──────── Entries provided
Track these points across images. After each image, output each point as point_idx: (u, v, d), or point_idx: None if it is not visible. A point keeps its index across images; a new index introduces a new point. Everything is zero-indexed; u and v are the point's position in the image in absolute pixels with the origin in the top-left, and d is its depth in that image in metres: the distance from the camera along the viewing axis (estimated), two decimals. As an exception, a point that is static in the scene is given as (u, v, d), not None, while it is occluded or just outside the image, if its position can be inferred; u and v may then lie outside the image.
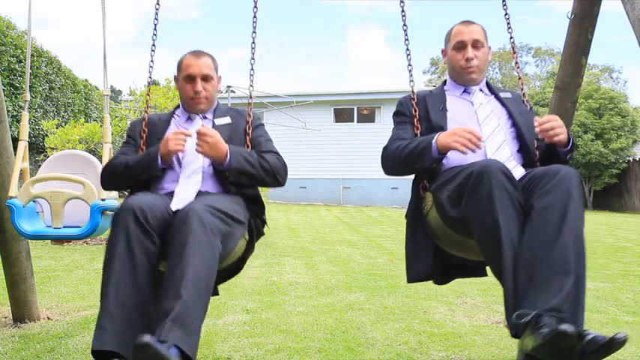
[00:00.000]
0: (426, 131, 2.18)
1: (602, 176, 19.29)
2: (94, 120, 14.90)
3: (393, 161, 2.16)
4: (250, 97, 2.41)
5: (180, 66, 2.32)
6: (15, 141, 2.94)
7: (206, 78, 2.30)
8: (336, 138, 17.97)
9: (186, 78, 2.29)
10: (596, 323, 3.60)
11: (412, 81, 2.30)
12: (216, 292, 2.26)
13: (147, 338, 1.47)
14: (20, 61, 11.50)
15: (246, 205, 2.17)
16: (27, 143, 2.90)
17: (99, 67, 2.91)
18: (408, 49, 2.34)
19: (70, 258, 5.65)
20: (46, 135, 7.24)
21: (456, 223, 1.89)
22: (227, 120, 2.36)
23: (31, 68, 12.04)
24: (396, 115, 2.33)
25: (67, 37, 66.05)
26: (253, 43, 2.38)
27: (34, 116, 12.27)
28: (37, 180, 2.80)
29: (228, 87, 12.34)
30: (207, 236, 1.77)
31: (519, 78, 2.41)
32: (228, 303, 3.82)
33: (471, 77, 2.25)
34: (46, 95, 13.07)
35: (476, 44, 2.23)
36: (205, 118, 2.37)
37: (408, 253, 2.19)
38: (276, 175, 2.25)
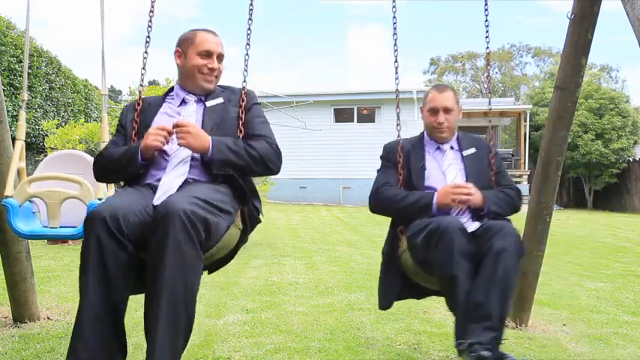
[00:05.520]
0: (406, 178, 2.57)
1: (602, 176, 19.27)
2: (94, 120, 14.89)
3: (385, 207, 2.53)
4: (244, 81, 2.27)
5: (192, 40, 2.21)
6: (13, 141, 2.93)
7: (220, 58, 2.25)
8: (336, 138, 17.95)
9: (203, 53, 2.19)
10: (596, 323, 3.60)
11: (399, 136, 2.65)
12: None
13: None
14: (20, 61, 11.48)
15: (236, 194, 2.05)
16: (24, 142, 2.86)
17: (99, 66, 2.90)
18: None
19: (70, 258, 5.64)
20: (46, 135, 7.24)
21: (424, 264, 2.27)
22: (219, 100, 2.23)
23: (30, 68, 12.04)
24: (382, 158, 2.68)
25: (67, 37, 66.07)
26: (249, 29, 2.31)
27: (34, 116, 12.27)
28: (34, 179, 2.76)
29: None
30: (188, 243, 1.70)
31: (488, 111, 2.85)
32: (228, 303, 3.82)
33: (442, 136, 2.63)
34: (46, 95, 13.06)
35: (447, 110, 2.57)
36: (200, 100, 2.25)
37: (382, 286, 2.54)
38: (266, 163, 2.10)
────────────────
──────── Entries provided
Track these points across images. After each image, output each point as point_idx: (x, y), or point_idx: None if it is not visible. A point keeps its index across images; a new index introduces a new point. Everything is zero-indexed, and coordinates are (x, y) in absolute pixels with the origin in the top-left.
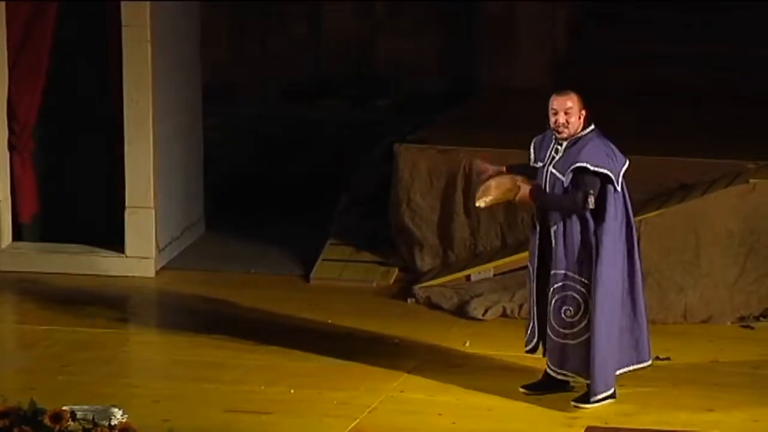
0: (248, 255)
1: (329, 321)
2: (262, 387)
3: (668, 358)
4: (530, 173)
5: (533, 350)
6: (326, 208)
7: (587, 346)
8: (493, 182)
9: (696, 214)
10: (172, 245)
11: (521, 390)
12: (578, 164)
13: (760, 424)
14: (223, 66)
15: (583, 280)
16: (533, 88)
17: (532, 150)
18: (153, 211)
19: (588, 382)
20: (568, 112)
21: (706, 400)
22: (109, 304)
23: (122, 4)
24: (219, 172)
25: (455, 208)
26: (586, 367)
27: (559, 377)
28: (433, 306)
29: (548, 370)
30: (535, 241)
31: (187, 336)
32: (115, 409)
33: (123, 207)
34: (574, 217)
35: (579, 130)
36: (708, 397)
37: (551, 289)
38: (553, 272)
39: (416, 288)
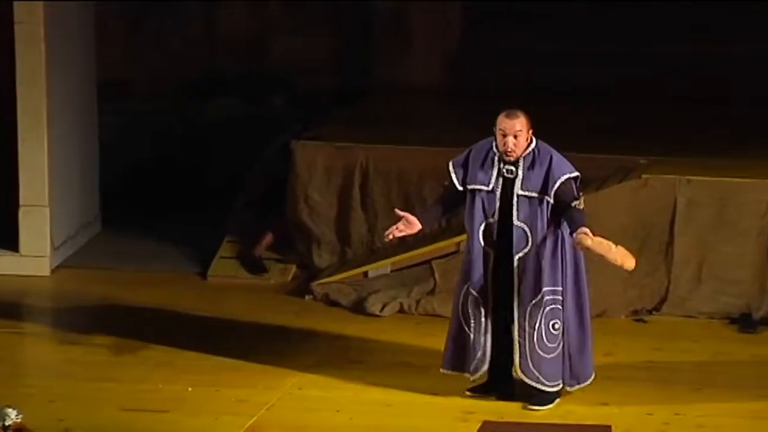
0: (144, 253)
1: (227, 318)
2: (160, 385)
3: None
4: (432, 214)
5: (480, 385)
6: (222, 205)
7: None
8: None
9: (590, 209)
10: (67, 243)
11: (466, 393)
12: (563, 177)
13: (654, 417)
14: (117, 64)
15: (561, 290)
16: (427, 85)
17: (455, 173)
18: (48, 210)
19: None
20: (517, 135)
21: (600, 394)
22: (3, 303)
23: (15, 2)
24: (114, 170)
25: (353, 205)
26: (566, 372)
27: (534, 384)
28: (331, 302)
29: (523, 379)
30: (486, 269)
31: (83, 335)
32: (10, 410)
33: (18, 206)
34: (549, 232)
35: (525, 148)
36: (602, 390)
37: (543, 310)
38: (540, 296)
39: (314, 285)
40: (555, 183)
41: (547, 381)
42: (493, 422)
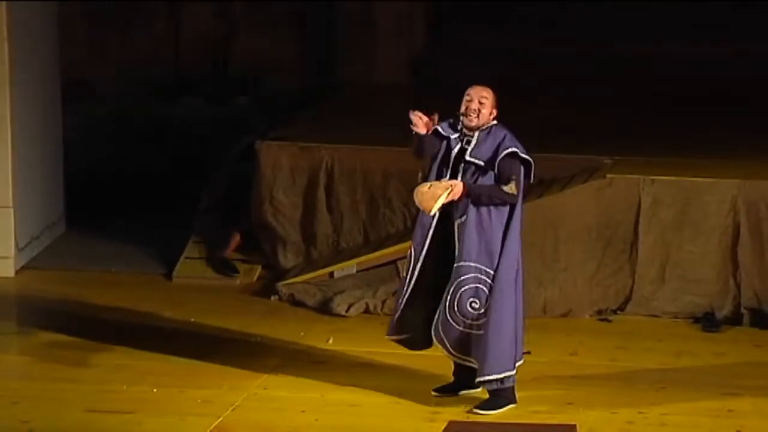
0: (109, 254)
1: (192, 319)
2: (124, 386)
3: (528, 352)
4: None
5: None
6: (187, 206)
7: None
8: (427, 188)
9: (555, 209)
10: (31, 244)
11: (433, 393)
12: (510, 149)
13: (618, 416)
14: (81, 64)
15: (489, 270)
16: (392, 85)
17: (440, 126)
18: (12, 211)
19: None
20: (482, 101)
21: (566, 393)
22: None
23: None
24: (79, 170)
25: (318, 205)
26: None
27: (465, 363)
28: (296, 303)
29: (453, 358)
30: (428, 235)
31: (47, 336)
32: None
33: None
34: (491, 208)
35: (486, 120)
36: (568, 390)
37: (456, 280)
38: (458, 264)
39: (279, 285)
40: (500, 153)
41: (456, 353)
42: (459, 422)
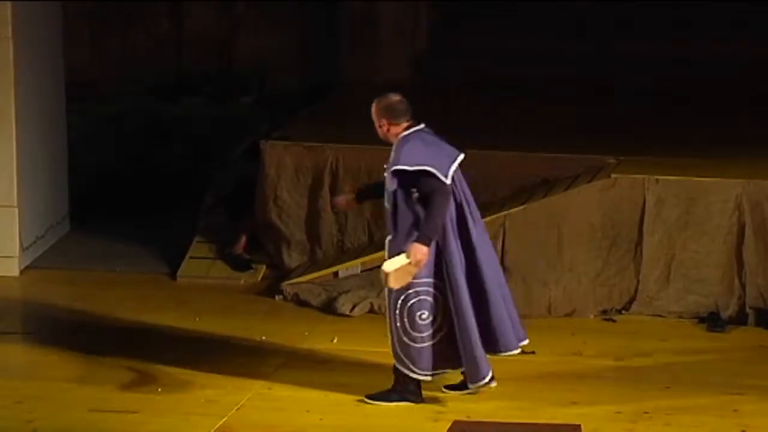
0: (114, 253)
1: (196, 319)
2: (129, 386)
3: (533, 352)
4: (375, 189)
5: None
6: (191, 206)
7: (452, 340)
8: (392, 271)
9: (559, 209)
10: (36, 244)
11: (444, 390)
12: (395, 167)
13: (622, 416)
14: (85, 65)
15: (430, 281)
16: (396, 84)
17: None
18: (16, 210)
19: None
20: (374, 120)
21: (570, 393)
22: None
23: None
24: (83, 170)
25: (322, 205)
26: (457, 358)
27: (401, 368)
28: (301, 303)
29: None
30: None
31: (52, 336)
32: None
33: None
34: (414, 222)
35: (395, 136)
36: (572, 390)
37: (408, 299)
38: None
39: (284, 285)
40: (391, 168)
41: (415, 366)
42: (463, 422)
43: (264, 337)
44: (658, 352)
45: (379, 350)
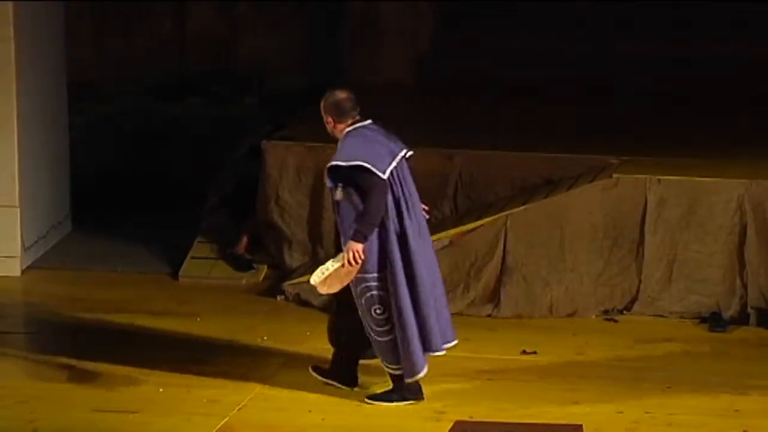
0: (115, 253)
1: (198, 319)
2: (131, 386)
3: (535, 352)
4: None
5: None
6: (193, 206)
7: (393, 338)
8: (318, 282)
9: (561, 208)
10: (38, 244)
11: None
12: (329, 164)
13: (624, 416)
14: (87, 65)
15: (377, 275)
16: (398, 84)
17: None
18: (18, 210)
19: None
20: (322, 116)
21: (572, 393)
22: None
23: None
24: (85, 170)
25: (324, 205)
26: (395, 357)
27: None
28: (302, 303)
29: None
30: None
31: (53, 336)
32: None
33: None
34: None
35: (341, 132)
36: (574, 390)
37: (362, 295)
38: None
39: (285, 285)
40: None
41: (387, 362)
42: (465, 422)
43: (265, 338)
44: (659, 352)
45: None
────────────────
**Required work**
What you return must be the lines above that run from the line with "0: (426, 131, 2.18)" to the line with "26: (253, 43, 2.38)", inclusive, each copied exactly.

**Solution to this task**
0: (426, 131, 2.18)
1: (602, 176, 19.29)
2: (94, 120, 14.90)
3: (393, 161, 2.16)
4: (250, 97, 2.41)
5: (180, 66, 2.32)
6: (15, 141, 2.94)
7: (206, 78, 2.30)
8: (336, 138, 17.97)
9: (186, 78, 2.29)
10: (596, 323, 3.60)
11: (412, 81, 2.30)
12: (216, 292, 2.26)
13: (147, 338, 1.47)
14: (20, 61, 11.50)
15: (246, 205, 2.17)
16: (27, 143, 2.90)
17: (99, 67, 2.91)
18: (408, 49, 2.34)
19: (70, 258, 5.65)
20: (46, 135, 7.24)
21: (456, 223, 1.89)
22: (227, 120, 2.36)
23: (31, 68, 12.04)
24: (396, 115, 2.33)
25: (67, 37, 66.05)
26: (253, 43, 2.38)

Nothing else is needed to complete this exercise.